The 802.11 Data-Link layer is divided into two sublayers:
The upper portion is the IEEE 802.2 Logical Link Control (LLC) sublayer, which is identical for all 802-based networks.
The bottom portion of the Data-Link layer is the Media Access Control (MAC) sublayer, which is identical for all 802.11-based networks. The 802.11 standard defines operations at the MAC sublayer. The MAC sublayer acts as an interface between the lower layer PHY and the upper LLC sublayer.
When the Network layer (layer 3) sends data to the Data-Link layer (layer 2), the data is handed off to the LLC and becomes known as the MAC Service Data Unit (MSDU). The MSDU contains data from the LLC and layers 3–7. A simple definition of the MSDU is that it is the data payload that contains the IP packet plus some LLC data.
When the LLC sends the MSDU to the MAC sublayer, the MAC header information is added to the MSDU to identify it. The MSDU is now encapsulated in a MAC Protocol Data Unit (MPDU). A simple definition of an MPDU is that it is an 802.11 frame.
Similar to the way the Data-Link layer is divided into two sublayers, the Physical layer (PHY) is also divided into two sublayers. The upper portion of the Physical layer is known as the Physical Layer Convergence Procedure (PLCP) sublayer, and the lower portion is known as the Physical Medium Dependent (PMD) sublayer. The PLCP sublayer prepares the frame for transmission by taking the frame from the MAC sublayer and creating the PLCP Protocol Data Unit (PPDU). The PMD sublayer then modulates and transmits the data as bits.
When you are at a door, it could be the entrance or the exit. It depends on what side of the door you are on, but either way, it is the same door. The PLCP Service Data Unit (PSDU) is a view of the MPDU from the other side. The MAC layer refers to an 802.11 frame as the MPDU, while the Physical layer refers to this same exact 802.11 frame as the PSDU. The only difference is which side of the door you are on, or, in the OSI model, from which layer of the model you are looking at the frame.

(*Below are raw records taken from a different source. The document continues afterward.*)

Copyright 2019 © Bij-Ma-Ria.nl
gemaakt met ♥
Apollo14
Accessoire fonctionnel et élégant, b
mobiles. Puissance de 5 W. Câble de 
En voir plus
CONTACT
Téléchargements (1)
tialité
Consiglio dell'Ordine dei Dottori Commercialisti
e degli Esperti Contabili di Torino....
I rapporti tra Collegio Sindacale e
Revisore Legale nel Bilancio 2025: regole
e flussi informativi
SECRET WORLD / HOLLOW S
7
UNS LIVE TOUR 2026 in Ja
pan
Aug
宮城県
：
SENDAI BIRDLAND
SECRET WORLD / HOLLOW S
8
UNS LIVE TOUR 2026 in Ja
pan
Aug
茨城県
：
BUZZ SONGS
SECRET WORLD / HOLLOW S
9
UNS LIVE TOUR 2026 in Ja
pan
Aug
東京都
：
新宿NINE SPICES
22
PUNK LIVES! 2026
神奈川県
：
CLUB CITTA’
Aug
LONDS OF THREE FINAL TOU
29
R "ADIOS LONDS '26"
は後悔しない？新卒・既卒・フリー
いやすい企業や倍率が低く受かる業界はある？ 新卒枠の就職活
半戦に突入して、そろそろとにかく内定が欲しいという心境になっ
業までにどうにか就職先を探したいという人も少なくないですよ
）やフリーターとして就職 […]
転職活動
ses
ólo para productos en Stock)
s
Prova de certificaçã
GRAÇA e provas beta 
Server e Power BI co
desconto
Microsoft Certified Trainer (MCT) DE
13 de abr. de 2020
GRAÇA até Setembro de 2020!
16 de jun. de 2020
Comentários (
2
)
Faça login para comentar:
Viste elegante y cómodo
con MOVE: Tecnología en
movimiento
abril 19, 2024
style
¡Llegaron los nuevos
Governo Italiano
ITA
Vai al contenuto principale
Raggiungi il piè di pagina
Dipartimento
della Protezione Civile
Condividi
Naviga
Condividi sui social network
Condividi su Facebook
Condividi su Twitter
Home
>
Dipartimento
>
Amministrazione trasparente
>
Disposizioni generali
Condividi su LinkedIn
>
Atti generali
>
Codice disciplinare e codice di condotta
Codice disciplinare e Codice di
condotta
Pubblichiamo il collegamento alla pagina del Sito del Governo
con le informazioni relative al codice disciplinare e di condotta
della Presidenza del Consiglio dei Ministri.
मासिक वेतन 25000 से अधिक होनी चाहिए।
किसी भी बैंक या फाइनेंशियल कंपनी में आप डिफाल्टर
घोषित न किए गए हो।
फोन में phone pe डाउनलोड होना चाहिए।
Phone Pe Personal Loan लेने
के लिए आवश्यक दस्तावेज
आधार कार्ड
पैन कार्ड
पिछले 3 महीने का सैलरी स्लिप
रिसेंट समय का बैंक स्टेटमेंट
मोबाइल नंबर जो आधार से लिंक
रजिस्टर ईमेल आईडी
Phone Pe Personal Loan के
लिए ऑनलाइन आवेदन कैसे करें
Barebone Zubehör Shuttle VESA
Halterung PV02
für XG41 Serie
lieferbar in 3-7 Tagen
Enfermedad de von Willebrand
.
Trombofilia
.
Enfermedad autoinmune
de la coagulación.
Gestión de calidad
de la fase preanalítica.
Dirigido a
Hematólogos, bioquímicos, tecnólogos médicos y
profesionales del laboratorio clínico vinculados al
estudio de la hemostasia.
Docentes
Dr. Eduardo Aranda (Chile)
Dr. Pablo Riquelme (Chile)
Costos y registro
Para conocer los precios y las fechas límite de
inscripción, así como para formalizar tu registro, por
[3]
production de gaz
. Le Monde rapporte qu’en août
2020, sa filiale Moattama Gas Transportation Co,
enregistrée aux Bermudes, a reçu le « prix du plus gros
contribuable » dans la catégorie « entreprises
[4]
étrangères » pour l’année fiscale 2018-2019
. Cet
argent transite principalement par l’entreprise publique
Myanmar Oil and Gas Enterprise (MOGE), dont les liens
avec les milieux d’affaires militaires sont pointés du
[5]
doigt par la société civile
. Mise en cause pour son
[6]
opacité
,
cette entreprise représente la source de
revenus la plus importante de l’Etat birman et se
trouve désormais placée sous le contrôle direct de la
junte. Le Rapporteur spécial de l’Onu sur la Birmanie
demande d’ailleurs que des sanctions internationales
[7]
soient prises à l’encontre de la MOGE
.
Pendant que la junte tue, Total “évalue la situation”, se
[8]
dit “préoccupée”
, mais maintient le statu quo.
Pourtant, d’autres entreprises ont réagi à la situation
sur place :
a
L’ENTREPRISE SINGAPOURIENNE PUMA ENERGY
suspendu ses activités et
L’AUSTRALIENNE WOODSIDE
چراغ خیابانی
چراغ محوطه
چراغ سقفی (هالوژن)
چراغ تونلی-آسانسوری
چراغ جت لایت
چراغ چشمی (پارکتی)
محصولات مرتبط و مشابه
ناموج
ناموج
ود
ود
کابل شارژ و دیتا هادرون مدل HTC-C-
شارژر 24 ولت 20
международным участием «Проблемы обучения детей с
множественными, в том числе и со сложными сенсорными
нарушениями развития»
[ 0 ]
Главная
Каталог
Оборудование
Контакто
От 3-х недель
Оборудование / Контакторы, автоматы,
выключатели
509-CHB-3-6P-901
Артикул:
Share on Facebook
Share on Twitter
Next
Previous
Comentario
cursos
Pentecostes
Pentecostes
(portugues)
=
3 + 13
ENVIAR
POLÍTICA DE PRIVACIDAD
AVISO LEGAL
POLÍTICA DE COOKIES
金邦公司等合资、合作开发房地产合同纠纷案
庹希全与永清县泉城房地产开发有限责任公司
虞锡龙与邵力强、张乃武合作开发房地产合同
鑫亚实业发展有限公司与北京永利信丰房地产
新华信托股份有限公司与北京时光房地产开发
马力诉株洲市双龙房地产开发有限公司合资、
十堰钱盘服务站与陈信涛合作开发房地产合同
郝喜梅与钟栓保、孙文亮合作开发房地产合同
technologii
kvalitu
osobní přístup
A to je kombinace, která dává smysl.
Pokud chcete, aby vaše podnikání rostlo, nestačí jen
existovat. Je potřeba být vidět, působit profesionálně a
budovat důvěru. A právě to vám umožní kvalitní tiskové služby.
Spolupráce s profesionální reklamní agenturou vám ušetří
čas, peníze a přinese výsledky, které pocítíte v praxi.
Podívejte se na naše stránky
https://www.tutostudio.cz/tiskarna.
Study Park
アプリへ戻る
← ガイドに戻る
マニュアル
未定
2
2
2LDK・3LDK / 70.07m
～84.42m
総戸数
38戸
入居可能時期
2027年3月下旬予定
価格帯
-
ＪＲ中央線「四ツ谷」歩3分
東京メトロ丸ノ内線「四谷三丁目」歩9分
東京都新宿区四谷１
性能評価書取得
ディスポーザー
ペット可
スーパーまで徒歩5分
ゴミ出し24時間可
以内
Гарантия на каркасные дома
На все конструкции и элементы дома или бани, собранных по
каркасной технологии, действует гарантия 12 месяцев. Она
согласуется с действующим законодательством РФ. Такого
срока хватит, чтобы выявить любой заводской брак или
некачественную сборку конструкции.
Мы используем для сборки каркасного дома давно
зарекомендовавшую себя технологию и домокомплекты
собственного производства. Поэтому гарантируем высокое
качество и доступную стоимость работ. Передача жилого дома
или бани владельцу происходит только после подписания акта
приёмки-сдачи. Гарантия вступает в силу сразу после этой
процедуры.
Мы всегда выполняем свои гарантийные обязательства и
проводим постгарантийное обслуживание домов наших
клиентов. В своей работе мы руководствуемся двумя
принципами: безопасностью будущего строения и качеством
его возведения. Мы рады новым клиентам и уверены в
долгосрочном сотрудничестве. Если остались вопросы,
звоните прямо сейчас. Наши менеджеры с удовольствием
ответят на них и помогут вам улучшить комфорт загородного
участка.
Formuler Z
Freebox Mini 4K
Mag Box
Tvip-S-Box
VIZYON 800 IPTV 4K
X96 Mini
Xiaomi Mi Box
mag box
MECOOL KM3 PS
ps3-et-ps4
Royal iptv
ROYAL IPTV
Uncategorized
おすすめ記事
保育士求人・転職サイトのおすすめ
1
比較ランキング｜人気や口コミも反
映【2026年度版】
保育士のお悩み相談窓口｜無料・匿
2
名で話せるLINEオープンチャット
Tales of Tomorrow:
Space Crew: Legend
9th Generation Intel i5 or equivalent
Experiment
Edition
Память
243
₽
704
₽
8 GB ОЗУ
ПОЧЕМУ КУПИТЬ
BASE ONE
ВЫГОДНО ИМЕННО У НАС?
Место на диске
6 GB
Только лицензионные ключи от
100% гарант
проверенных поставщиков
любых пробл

When the PLCP receives the PSDU, it then prepares the PSDU to be transmitted and creates the PLCP Protocol Data Unit (PPDU). The PLCP sublayer adds a preamble and PHY header to the PSDU. The various PHY headers will be discussed in detail in Chapter 2. The preamble is used for synchronization between transmitting and receiving 802.11 radios. After the PPDU is created, the PMD sublayer takes the PPDU and modulates the data bits and begins transmitting.